Outstanding participation of iHEALTH student in the 77th World Congress of Cardiology.

An outstanding participation was the student of Magister and UC MD. José Pesenti in the 77th World Congress of Cardiology. His work is in the first place of the “Top 10 most viewed” and is titled: “Atherosclerosis, deep vein thrombosis and chronic venous insufficiency: is there a link? a case-control study”.

The congress, one of the largest and most important cardiology events of the year, was held in October in the city of Rio de Janeiro and was organized by the Brazilian Society of Cardiology in collaboration with the World Heart Federation.

“It was a mixture of emotion and adrenaline to arrive at the World Congress of Cardiology, discovering that ours was the only Chilean paper, and after presenting our poster to specialists, realizing that our paper was the most viewed on the Congress page. It was very interesting to talk about our results with people from other countries and learn about new findings in the area,” Pesenti added.

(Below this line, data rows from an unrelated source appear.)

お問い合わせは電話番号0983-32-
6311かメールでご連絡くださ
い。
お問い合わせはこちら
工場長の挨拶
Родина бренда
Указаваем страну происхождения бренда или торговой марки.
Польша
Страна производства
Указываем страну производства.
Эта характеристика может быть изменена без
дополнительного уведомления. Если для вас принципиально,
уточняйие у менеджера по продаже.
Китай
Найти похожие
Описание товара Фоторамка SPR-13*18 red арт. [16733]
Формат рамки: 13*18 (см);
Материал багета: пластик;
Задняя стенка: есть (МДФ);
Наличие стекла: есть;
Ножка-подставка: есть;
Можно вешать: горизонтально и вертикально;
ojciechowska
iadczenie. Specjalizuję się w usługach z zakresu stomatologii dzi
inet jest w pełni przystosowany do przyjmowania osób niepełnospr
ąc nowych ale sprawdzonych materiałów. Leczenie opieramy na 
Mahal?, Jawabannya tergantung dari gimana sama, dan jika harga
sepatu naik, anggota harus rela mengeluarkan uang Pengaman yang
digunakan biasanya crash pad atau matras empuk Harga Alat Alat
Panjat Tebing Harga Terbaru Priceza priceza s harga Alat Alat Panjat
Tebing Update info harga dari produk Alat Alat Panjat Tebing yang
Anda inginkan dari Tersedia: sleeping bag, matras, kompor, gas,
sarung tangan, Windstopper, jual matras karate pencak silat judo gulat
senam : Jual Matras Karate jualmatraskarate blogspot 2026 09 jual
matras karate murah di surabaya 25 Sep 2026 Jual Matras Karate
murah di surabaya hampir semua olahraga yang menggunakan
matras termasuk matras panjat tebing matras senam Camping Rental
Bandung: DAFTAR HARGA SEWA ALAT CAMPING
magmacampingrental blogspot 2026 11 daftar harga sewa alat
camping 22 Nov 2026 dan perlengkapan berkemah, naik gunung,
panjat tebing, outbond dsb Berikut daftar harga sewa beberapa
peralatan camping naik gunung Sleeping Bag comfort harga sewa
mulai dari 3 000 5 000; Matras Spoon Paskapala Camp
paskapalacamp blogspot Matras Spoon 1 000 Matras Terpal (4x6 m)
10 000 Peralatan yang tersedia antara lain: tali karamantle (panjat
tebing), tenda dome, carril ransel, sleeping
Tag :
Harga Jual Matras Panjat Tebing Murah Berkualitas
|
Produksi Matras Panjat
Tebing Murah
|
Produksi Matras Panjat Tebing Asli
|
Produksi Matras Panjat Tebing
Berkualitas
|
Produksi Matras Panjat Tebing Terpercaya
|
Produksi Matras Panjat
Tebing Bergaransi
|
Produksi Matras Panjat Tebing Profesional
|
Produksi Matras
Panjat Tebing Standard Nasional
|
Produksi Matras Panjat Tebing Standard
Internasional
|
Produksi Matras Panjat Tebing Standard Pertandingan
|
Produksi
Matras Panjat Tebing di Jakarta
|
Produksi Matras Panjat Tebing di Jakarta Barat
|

José’s work basically consists of searching for new ways of understanding cardiovascular diseases. His study tries to show that there could be a relationship between three diseases: atherosclerosis (expressed as a heart attack or stroke), deep vein thrombosis and venous insufficiency, known as varicose veins.

In recent times, it has been seen how these diseases share a similar mechanism: endothelial dysfunction. The endothelium is a layer of cells that lines the inner walls of arteries and veins. This “lining” constantly interacts with the flow of blood and its components. When there is an endothelial dysfunction, the formation of cholesterol plaques occurs in atherosclerosis, clots in deep vein thrombosis or the formation of varicose veins is favored.

“Our work supports this new approach by observing that volunteers with deep vein thrombosis and varices have similar markers of endothelial dysfunction and inflammation and have more cholesterol plaques on magnetic resonance imaging compared to healthy controls, that is, without endothelial dysfunction,” concluded Pesenti.